Start of Provided material

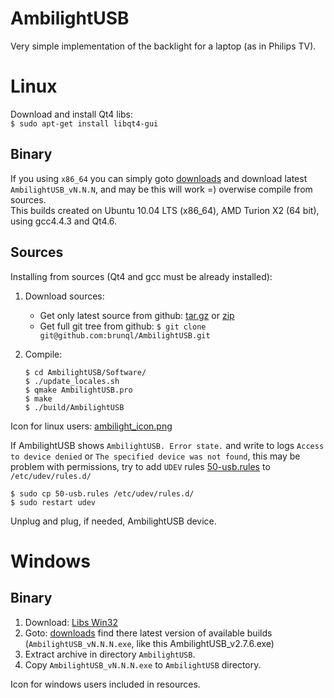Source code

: 
AmbilightUSB
============
                                                            
Very simple implementation of the backlight for a laptop (as in Philips TV).

Linux
=====

Download and install Qt4 libs:  
`$ sudo apt-get install libqt4-gui`  
   
Binary
------
 
 If you using `x86_64` you can simply goto [downloads](https://github.com/brunql/AmbilightUSB/downloads) and download latest `AmbilightUSB_vN.N.N`, and may be this will work =) overwise compile from sources.   
 This builds created on Ubuntu 10.04 LTS (x86_64), AMD Turion X2 (64 bit), using gcc4.4.3 and Qt4.6.  

Sources
-------
 
 Installing from sources (Qt4 and gcc must be already installed): 
 
1. Download sources:

   * Get only latest source from github: [tar.gz](https://github.com/brunql/AmbilightUSB/tarball/master) or [zip](https://github.com/brunql/AmbilightUSB/zipball/master)  
   * Get full git tree from github: `$ git clone git@github.com:brunql/AmbilightUSB.git`  
     
2. Compile:  
   
       $ cd AmbilightUSB/Software/
       $ ./update_locales.sh
       $ qmake AmbilightUSB.pro
       $ make
       $ ./build/AmbilightUSB

Icon for linux users: [ambilight_icon.png](https://github.com/brunql/AmbilightUSB/blob/master/Software/res/icons/ambilight_icon.png)
 
If AmbilightUSB shows `AmbilightUSB. Error state.` and write to logs `Access to device denied` or `The specified device was not found`, this may be problem with permissions, try to add `UDEV` rules [50-usb.rules](https://github.com/brunql/AmbilightUSB/raw/master/50-usb.rules) to `/etc/udev/rules.d/`  

    $ sudo cp 50-usb.rules /etc/udev/rules.d/
    $ sudo restart udev

Unplug and plug, if needed, AmbilightUSB device.  


Windows
=======
 
Binary
------

1. Download: [Libs Win32](https://github.com/downloads/brunql/AmbilightUSB/Libs_Win32.zip)  
2. Goto: [downloads](https://github.com/downloads/brunql/AmbilightUSB/downloads) find there latest version of available builds (`AmbilightUSB_vN.N.N.exe`, like this AmbilightUSB_v2.7.6.exe)  
3. Extract archive in directory `AmbilightUSB`.  
4. Copy `AmbilightUSB_vN.N.N.exe` to `AmbilightUSB` directory.  
 
 Icon for windows users included in resources.
 
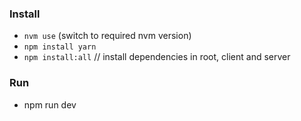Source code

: ### Install
- `nvm use` (switch to required nvm version)
- `npm install yarn`
- `npm install:all` // install dependencies in root, client and server

### Run
- npm run dev
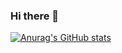 ### Hi there 👋

[![Anurag's GitHub stats](https://github-readme-stats.vercel.app/api?username=jeppesrc&count_private=true&show_icons=true&theme=onedark&show_owner=true)](https://github.com/anuraghazra/github-readme-stats)

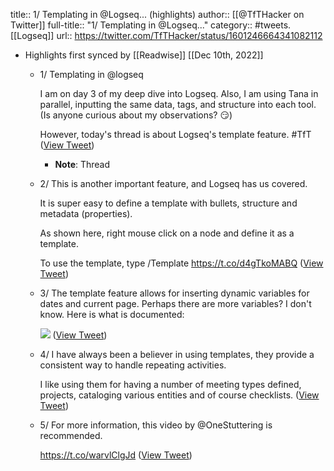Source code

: title:: 1/ Templating in @Logseq... (highlights)
author:: [[@TfTHacker on Twitter]]
full-title:: "1/ Templating in @Logseq..."
category:: #tweets. [[Logseq]]
url:: https://twitter.com/TfTHacker/status/1601246664341082112

- Highlights first synced by [[Readwise]] [[Dec 10th, 2022]]
	- 1/ Templating in @logseq
	  
	  I am on day 3 of my deep dive into Logseq. Also, I am using Tana in parallel, inputting the same data, tags, and structure into each tool. (Is anyone curious about my observations? 😏)
	  
	  However, today's thread is about Logseq's template feature. #TfT ([View Tweet](https://twitter.com/TfTHacker/status/1601246664341082112))
		- **Note**: Thread
	- 2/ This is another important feature, and Logseq has us covered.
	  
	  It is super easy to define a template with bullets, structure and metadata (properties).
	  
	  As shown here, right mouse click on a node and define it as a template.
	  
	  To use the template, type /Template https://t.co/d4gTkoMABQ ([View Tweet](https://twitter.com/TfTHacker/status/1601246709912174592))
	- 3/ The template feature allows for inserting dynamic variables for dates and current page. Perhaps there are more variables? I don't know. Here is what is documented: 
	  
	  ![](https://pbs.twimg.com/media/FjjFZwlUAAAc-TF.png) ([View Tweet](https://twitter.com/TfTHacker/status/1601246719148118017))
	- 4/ I have always been a believer in using templates, they provide a consistent way to handle repeating activities.
	  
	  I like using them for having a number of meeting types defined, projects, cataloging various entities and of course checklists. ([View Tweet](https://twitter.com/TfTHacker/status/1601246722327314434))
	- 5/ For more information, this video by @OneStuttering is recommended.
	  
	  https://t.co/warvlClgJd ([View Tweet](https://twitter.com/TfTHacker/status/1601246725062025217))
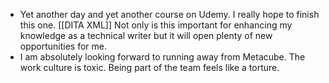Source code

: - Yet another day and yet another course on Udemy. I really hope to finish this one. [[DITA XML]] Not only is this important for enhancing my knowledge as a technical writer but it will open plenty of new opportunities for me.
- I am absolutely looking forward to running away from Metacube. The work culture is toxic. Being part of the team feels like a torture. 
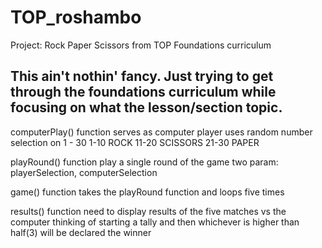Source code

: # TOP_roshambo
 Project: Rock Paper Scissors from TOP Foundations curriculum

 ## This ain't nothin' fancy. Just trying to get through the foundations curriculum while focusing on what the lesson/section topic.

computerPlay()
    function
        serves as computer player
        uses random number selection on 1 - 30
        1-10 ROCK
        11-20 SCISSORS
        21-30 PAPER

playRound()
    function
        play a single round of the game
        two param: playerSelection, computerSelection
        
game()
    function
        takes the playRound function and loops five times

results()
    function
        need to display results of the five matches vs the computer
        thinking of starting a tally and then whichever is higher than half(3) will be declared the winner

End of Provided material

**The problem:** Copy the text of every item above word for word, and leave the pictures out.

**Solution to the exercise:**
Source code

: 
AmbilightUSB
============
                                                            
Very simple implementation of the backlight for a laptop (as in Philips TV).

Linux
=====

Download and install Qt4 libs:  
`$ sudo apt-get install libqt4-gui`  
   
Binary
------
 
 If you using `x86_64` you can simply goto [downloads](https://github.com/brunql/AmbilightUSB/downloads) and download latest `AmbilightUSB_vN.N.N`, and may be this will work =) overwise compile from sources.   
 This builds created on Ubuntu 10.04 LTS (x86_64), AMD Turion X2 (64 bit), using gcc4.4.3 and Qt4.6.  

Sources
-------
 
 Installing from sources (Qt4 and gcc must be already installed): 
 
1. Download sources:

   * Get only latest source from github: [tar.gz](https://github.com/brunql/AmbilightUSB/tarball/master) or [zip](https://github.com/brunql/AmbilightUSB/zipball/master)  
   * Get full git tree from github: `$ git clone git@github.com:brunql/AmbilightUSB.git`  
     
2. Compile:  
   
       $ cd AmbilightUSB/Software/
       $ ./update_locales.sh
       $ qmake AmbilightUSB.pro
       $ make
       $ ./build/AmbilightUSB

Icon for linux users: [ambilight_icon.png](https://github.com/brunql/AmbilightUSB/blob/master/Software/res/icons/ambilight_icon.png)
 
If AmbilightUSB shows `AmbilightUSB. Error state.` and write to logs `Access to device denied` or `The specified device was not found`, this may be problem with permissions, try to add `UDEV` rules [50-usb.rules](https://github.com/brunql/AmbilightUSB/raw/master/50-usb.rules) to `/etc/udev/rules.d/`  

    $ sudo cp 50-usb.rules /etc/udev/rules.d/
    $ sudo restart udev

Unplug and plug, if needed, AmbilightUSB device.  


Windows
=======
 
Binary
------

1. Download: [Libs Win32](https://github.com/downloads/brunql/AmbilightUSB/Libs_Win32.zip)  
2. Goto: [downloads](https://github.com/downloads/brunql/AmbilightUSB/downloads) find there latest version of available builds (`AmbilightUSB_vN.N.N.exe`, like this AmbilightUSB_v2.7.6.exe)  
3. Extract archive in directory `AmbilightUSB`.  
4. Copy `AmbilightUSB_vN.N.N.exe` to `AmbilightUSB` directory.  
 
 Icon for windows users included in resources.
 
Source code

: ### Install
- `nvm use` (switch to required nvm version)
- `npm install yarn`
- `npm install:all` // install dependencies in root, client and server

### Run
- npm run dev
 ### Hi there 👋

[![Anurag's GitHub stats](https://github-readme-stats.vercel.app/api?username=jeppesrc&count_private=true&show_icons=true&theme=onedark&show_owner=true)](https://github.com/anuraghazra/github-readme-stats)

Source code

: title:: 1/ Templating in @Logseq... (highlights)
author:: [[@TfTHacker on Twitter]]
full-title:: "1/ Templating in @Logseq..."
category:: #tweets. [[Logseq]]
url:: https://twitter.com/TfTHacker/status/1601246664341082112

- Highlights first synced by [[Readwise]] [[Dec 10th, 2022]]
	- 1/ Templating in @logseq
	  
	  I am on day 3 of my deep dive into Logseq. Also, I am using Tana in parallel, inputting the same data, tags, and structure into each tool. (Is anyone curious about my observations? 😏)
	  
	  However, today's thread is about Logseq's template feature. #TfT ([View Tweet](https://twitter.com/TfTHacker/status/1601246664341082112))
		- **Note**: Thread
	- 2/ This is another important feature, and Logseq has us covered.
	  
	  It is super easy to define a template with bullets, structure and metadata (properties).
	  
	  As shown here, right mouse click on a node and define it as a template.
	  
	  To use the template, type /Template https://t.co/d4gTkoMABQ ([View Tweet](https://twitter.com/TfTHacker/status/1601246709912174592))
	- 3/ The template feature allows for inserting dynamic variables for dates and current page. Perhaps there are more variables? I don't know. Here is what is documented: 
	  
	  ![](https://pbs.twimg.com/media/FjjFZwlUAAAc-TF.png) ([View Tweet](https://twitter.com/TfTHacker/status/1601246719148118017))
	- 4/ I have always been a believer in using templates, they provide a consistent way to handle repeating activities.
	  
	  I like using them for having a number of meeting types defined, projects, cataloging various entities and of course checklists. ([View Tweet](https://twitter.com/TfTHacker/status/1601246722327314434))
	- 5/ For more information, this video by @OneStuttering is recommended.
	  
	  https://t.co/warvlClgJd ([View Tweet](https://twitter.com/TfTHacker/status/1601246725062025217))
Source code

: - Yet another day and yet another course on Udemy. I really hope to finish this one. [[DITA XML]] Not only is this important for enhancing my knowledge as a technical writer but it will open plenty of new opportunities for me.
- I am absolutely looking forward to running away from Metacube. The work culture is toxic. Being part of the team feels like a torture. 
Source code

: # TOP_roshambo
 Project: Rock Paper Scissors from TOP Foundations curriculum

 ## This ain't nothin' fancy. Just trying to get through the foundations curriculum while focusing on what the lesson/section topic.

computerPlay()
    function
        serves as computer player
        uses random number selection on 1 - 30
        1-10 ROCK
        11-20 SCISSORS
        21-30 PAPER

playRound()
    function
        play a single round of the game
        two param: playerSelection, computerSelection
        
game()
    function
        takes the playRound function and loops five times

results()
    function
        need to display results of the five matches vs the computer
        thinking of starting a tally and then whichever is higher than half(3) will be declared the winner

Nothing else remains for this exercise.